### Task
Your reply should set down word for word each line below from the one with "langzaamwerkende" through the final line, both included, but none of the pictures.

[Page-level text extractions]
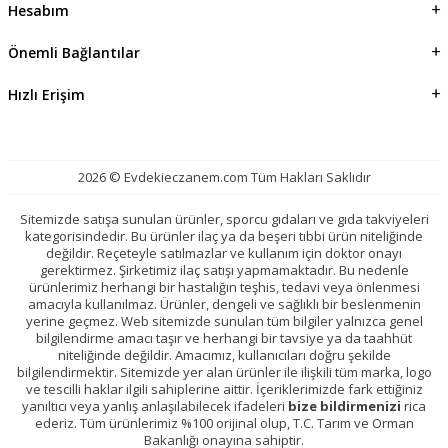
Hesabım
Önemli Bağlantılar
Hızlı Erişim
2026 © Evdekieczanem.com Tüm Hakları Saklıdır
Sitemizde satışa sunulan ürünler, sporcu gıdaları ve gıda takviyeleri
kategorisindedir. Bu ürünler ilaç ya da beşeri tıbbi ürün niteliğinde
değildir. Reçeteyle satılmazlar ve kullanım için doktor onayı
gerektirmez. Şirketimiz ilaç satışı yapmamaktadır. Bu nedenle
ürünlerimiz herhangi bir hastalığın teşhis, tedavi veya önlenmesi
amacıyla kullanılmaz. Ürünler, dengeli ve sağlıklı bir beslenmenin
yerine geçmez. Web sitemizde sunulan tüm bilgiler yalnızca genel
bilgilendirme amacı taşır ve herhangi bir tavsiye ya da taahhüt
niteliğinde değildir. Amacımız, kullanıcıları doğru şekilde
bilgilendirmektir. Sitemizde yer alan ürünler ile ilişkili tüm marka, logo
ve tescilli haklar ilgili sahiplerine aittir. İçeriklerimizde fark ettiğiniz
yanıltıcı veya yanlış anlaşılabilecek ifadeleri
bize bildirmenizi
rica
ederiz. Tüm ürünlerimiz %100 orijinal olup, T.C. Tarım ve Orman
Bakanlığı onayına sahiptir.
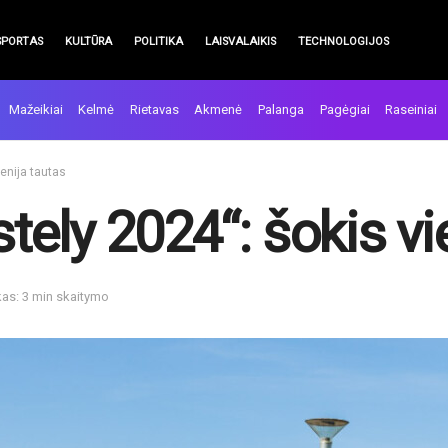
SPORTAS
KULTŪRA
POLITIKA
LAISVALAIKIS
TECHNOLOGIJOS
Mažeikiai
Kelmė
Rietavas
Akmenė
Palanga
Pagėgiai
Raseiniai
enija tautas
ely 2024“: šokis vi
kas: 3 min skaitymo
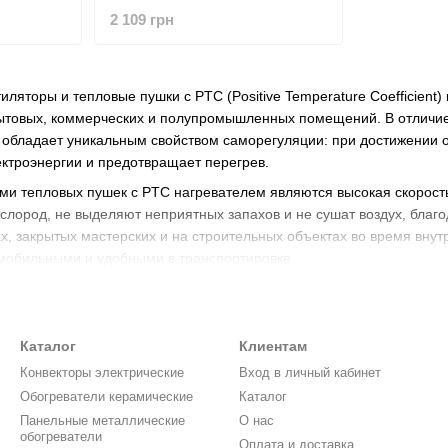
куб.м /ч 230 В HECHT 3543
2 109 грн
иляторы и тепловые пушки с PTC (Positive Temperature Coefficien
ытовых, коммерческих и полупромышленных помещений. В отличие
обладает уникальным свойством саморегуляции: при достижении о
ктроэнергии и предотвращает перегрев.
и тепловых пушек с PTC нагревателем являются высокая скорость 
ислород, не выделяют неприятных запахов и не сушат воздух, благ
х, закрытых мастерских и на строительных объектах во время вну
мобильными и удобными в транспортировке.
loHUB вы найдете широкий ассортимент керамических тепловентиля
. Все модели оснащены встроенными термостатами для точной нас
я. Заказывайте современную отопительную технику с официальной
Каталог
Клиентам
Конвекторы электрические
Вход в личный кабинет
Обогреватели керамические
Каталог
Панельные металлические
О нас
обогреватели
Оплата и доставка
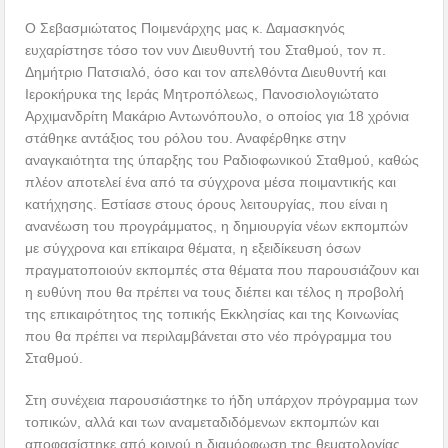
Ο Σεβασμιώτατος Ποιμενάρχης μας κ. Δαμασκηνός
ευχαρίστησε τόσο τον νυν Διευθυντή του Σταθμού, τον π.
Δημήτριο Πατσιαλό, όσο και τον απελθόντα Διευθυντή και
Ιεροκήρυκα της Ιεράς Μητροπόλεως, Πανοσιολογιώτατο
Αρχιμανδρίτη Μακάριο Αντωνόπουλο, ο οποίος για 18 χρόνια
στάθηκε αντάξιος του ρόλου του. Αναφέρθηκε στην
αναγκαιότητα της ύπαρξης του Ραδιοφωνικού Σταθμού, καθώς
πλέον αποτελεί ένα από τα σύγχρονα μέσα ποιμαντικής και
κατήχησης. Εστίασε στους όρους λειτουργίας, που είναι η
ανανέωση του προγράμματος, η δημιουργία νέων εκπομπών
με σύγχρονα και επίκαιρα θέματα, η εξειδίκευση όσων
πραγματοποιούν εκπομπές στα θέματα που παρουσιάζουν και
η ευθύνη που θα πρέπει να τους διέπει και τέλος η προβολή
της επικαιρότητος της τοπικής Εκκλησίας και της Κοινωνίας
που θα πρέπει να περιλαμβάνεται στο νέο πρόγραμμα του
Σταθμού.
Στη συνέχεια παρουσιάστηκε το ήδη υπάρχον πρόγραμμα των
τοπικών, αλλά και των αναμεταδιδόμενων εκπομπών και
αποφασίστηκε από κοινού η διαμόρφωση της θεματολογίας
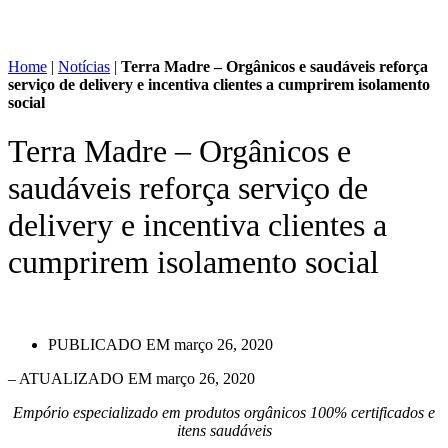
Home
|
Notícias
|
Terra Madre – Orgânicos e saudáveis reforça
serviço de delivery e incentiva clientes a cumprirem isolamento
social
Terra Madre – Orgânicos e
saudáveis reforça serviço de
delivery e incentiva clientes a
cumprirem isolamento social
PUBLICADO EM
março 26, 2020
– ATUALIZADO EM março 26, 2020
Empório especializado em produtos orgânicos 100% certificados e
itens saudáveis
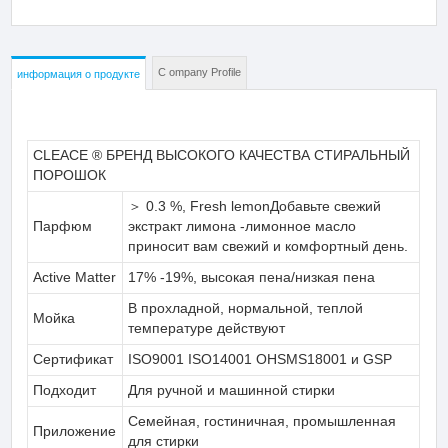
C ompany Profile
информация о продукте
CLEACE ® БРЕНД ВЫСОКОГО КАЧЕСТВА СТИРАЛЬНЫЙ
ПОРОШОК
＞ 0.3 %, Fresh lemonДобавьте свежий
Парфюм
экстракт лимона -лимонное масло
приносит вам свежий и комфортный день.
Active Matter
17% -19%, высокая пена/низкая пена
В прохладной, нормальной, теплой
Мойка
температуре действуют
Сертификат
ISO9001 ISO14001 OHSMS18001 и GSP
Подходит
Для ручной и машинной стирки
Семейная, гостиничная, промышленная
Приложение
для стирки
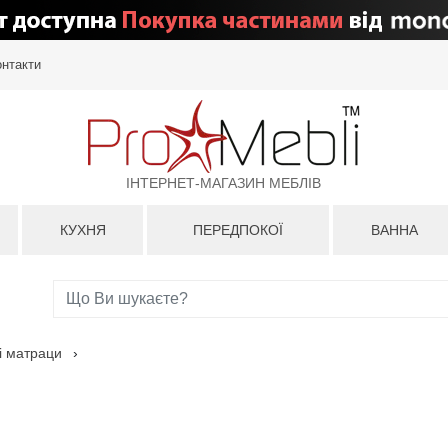
онтакти
ІНТЕРНЕТ-МАГАЗИН МЕБЛІВ
КУХНЯ
ПЕРЕДПОКОЇ
ВАННА
і матраци
›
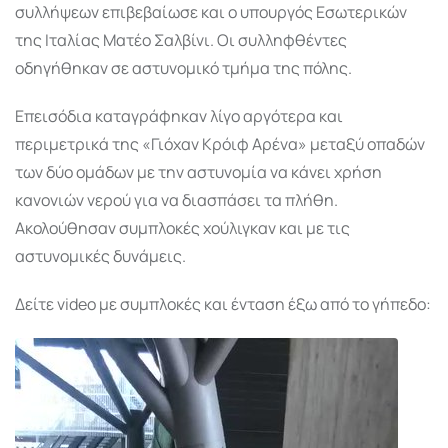
συλλήψεων επιβεβαίωσε και ο υπουργός Εσωτερικών
της Ιταλίας Ματέο Σαλβίνι. Οι συλληφθέντες
οδηγήθηκαν σε αστυνομικό τμήμα της πόλης.
Επεισόδια καταγράφηκαν λίγο αργότερα και
περιμετρικά της «Γιόχαν Κρόιφ Αρένα» μεταξύ οπαδών
των δύο ομάδων με την αστυνομία να κάνει χρήση
κανονιών νερού για να διασπάσει τα πλήθη.
Ακολούθησαν συμπλοκές χούλιγκαν και με τις
αστυνομικές δυνάμεις.
Δείτε video με συμπλοκές και ένταση έξω από το γήπεδο:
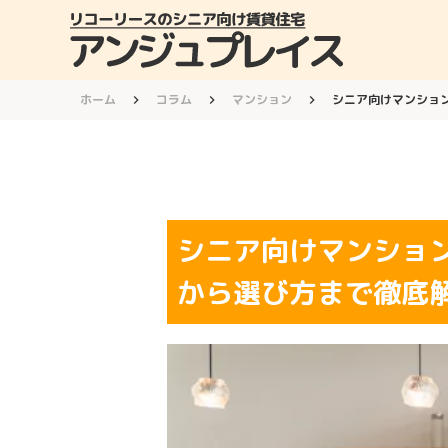
ホーム
コラム
マンション
シニア向けマンショ
keyboard_arrow_right
keyboard_arrow_right
keyboard_arrow_right
シニア向けマンショ
から選び方まで徹底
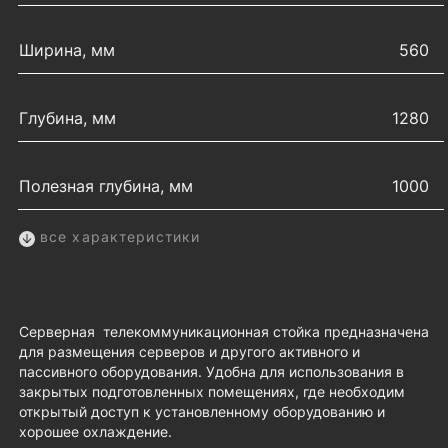
Ширина, мм
560
Глубина, мм
1280
Полезная глубина, мм
1000
все характеристики
Серверная телекоммуникационная стойка предназначена
для размещения серверов и другого активного и
пассивного оборудования. Удобна для использования в
закрытых подготовленных помещениях, где необходим
открытый доступ к установленному оборудованию и
хорошее охлаждение.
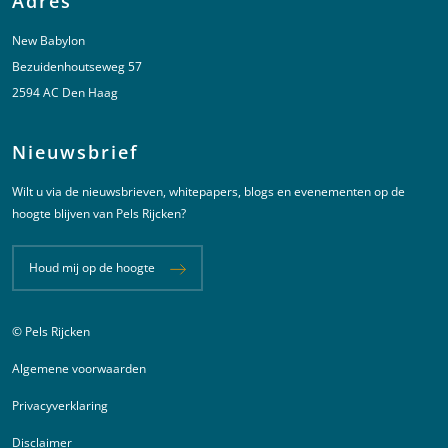
Adres
New Babylon
Bezuidenhoutseweg 57
2594 AC Den Haag
Nieuwsbrief
Wilt u via de nieuwsbrieven, whitepapers, blogs en evenementen op de
hoogte blijven van Pels Rijcken?
Houd mij op de hoogte
© Pels Rijcken
Juridische informatie
Algemene voorwaarden
Privacyverklaring
Disclaimer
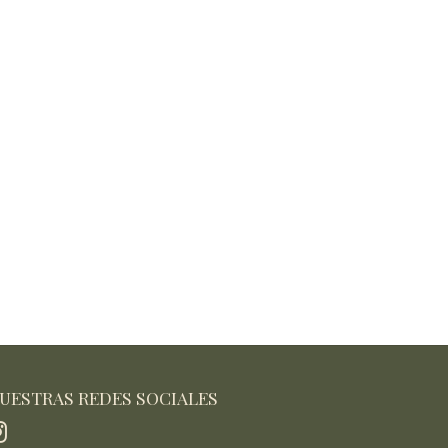
UESTRAS REDES SOCIALES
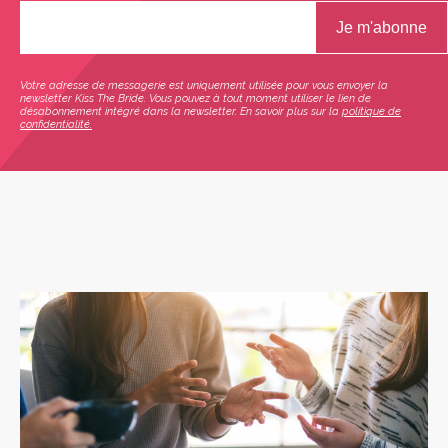
Votre adresse de messagerie est uniquement utilisée pour vous envoyer la
newsletter Kiss The Bride. Vous pouvez à tout moment utiliser le lien de
désabonnement intégré dans la newsletter. En savoir plus sur la
politique de
confidentialité.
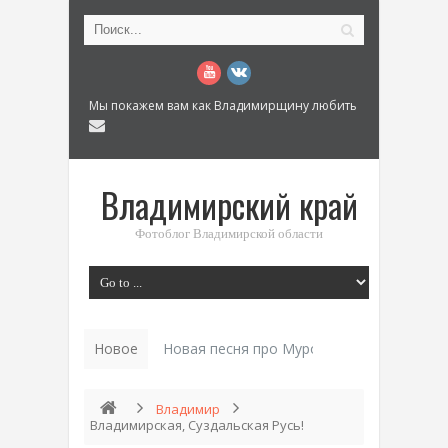
Мы покажем вам как Владимирщину любить
Владимирский край
Фотоблог Владимирской области
Новое
Новая песня про Муром: «Былинный разм
Владимир
Владимирская, Суздальская Русь!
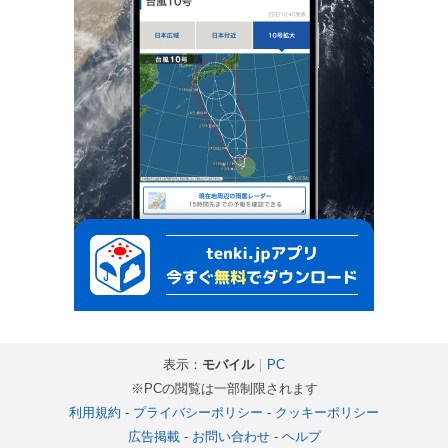
表示：
モバイル
｜
PC
※PCの閲覧は一部制限されます
利用規約
-
プライバシーポリシー
-
クッキーポリシー
広告掲載
-
お問い合わせ
-
ヘルプ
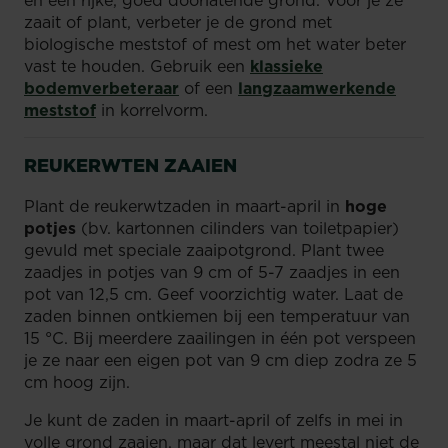
zaait of plant, verbeter je de grond met
biologische meststof of mest om het water beter
vast te houden. Gebruik een
klassieke
bodemverbeteraar
of een
langzaamwerkende
meststof
in korrelvorm.
REUKERWTEN ZAAIEN
Plant de reukerwtzaden in maart-april in
hoge
potjes
(bv. kartonnen cilinders van toiletpapier)
gevuld met speciale zaaipotgrond. Plant twee
zaadjes in potjes van 9 cm of 5-7 zaadjes in een
pot van 12,5 cm. Geef voorzichtig water. Laat de
zaden binnen ontkiemen bij een temperatuur van
15 °C. Bij meerdere zaailingen in één pot verspeen
je ze naar een eigen pot van 9 cm diep zodra ze 5
cm hoog zijn.
Je kunt de zaden in maart-april of zelfs in mei in
volle grond zaaien, maar dat levert meestal niet de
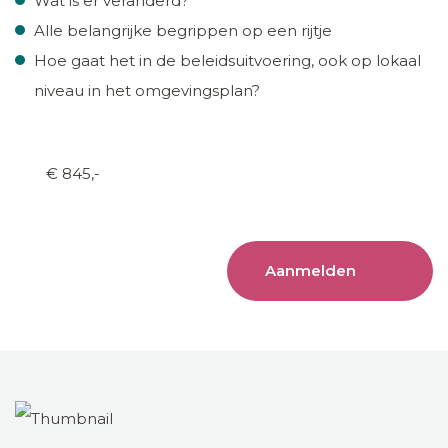
Wat is er veranderd?
Alle belangrijke begrippen op een rijtje
Hoe gaat het in de beleidsuitvoering, ook op lokaal
niveau in het omgevingsplan?
€ 845,-
Aanmelden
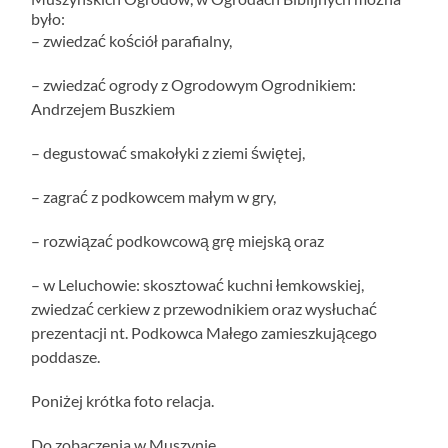
było:
– zwiedzać kościół parafialny,
– zwiedzać ogrody z Ogrodowym Ogrodnikiem:
Andrzejem Buszkiem
– degustować smakołyki z ziemi świętej,
– zagrać z podkowcem małym w gry,
– rozwiązać podkowcową grę miejską oraz
– w Leluchowie: skosztować kuchni łemkowskiej,
zwiedzać cerkiew z przewodnikiem oraz wysłuchać
prezentacji nt. Podkowca Małego zamieszkującego
poddasze.
Poniżej krótka foto relacja.
Do zobaczenia w Muszynie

### Result for this exercise
langzaamwerkende
meststof
in korrelvorm.
REUKERWTEN ZAAIEN
Plant de reukerwtzaden in maart-april in
hoge
potjes
(bv. kartonnen cilinders van toiletpapier)
gevuld met speciale zaaipotgrond. Plant twee
zaadjes in potjes van 9 cm of 5-7 zaadjes in een
pot van 12,5 cm. Geef voorzichtig water. Laat de
zaden binnen ontkiemen bij een temperatuur van
15 °C. Bij meerdere zaailingen in één pot verspeen
je ze naar een eigen pot van 9 cm diep zodra ze 5
cm hoog zijn.
Je kunt de zaden in maart-april of zelfs in mei in
volle grond zaaien, maar dat levert meestal niet de
Wat is er veranderd?
Alle belangrijke begrippen op een rijtje
Hoe gaat het in de beleidsuitvoering, ook op lokaal
niveau in het omgevingsplan?
€ 845,-
Aanmelden
było:
– zwiedzać kościół parafialny,
– zwiedzać ogrody z Ogrodowym Ogrodnikiem:
Andrzejem Buszkiem
– degustować smakołyki z ziemi świętej,
– zagrać z podkowcem małym w gry,
– rozwiązać podkowcową grę miejską oraz
– w Leluchowie: skosztować kuchni łemkowskiej,
zwiedzać cerkiew z przewodnikiem oraz wysłuchać
prezentacji nt. Podkowca Małego zamieszkującego
poddasze.
Poniżej krótka foto relacja.
Do zobaczenia w Muszynie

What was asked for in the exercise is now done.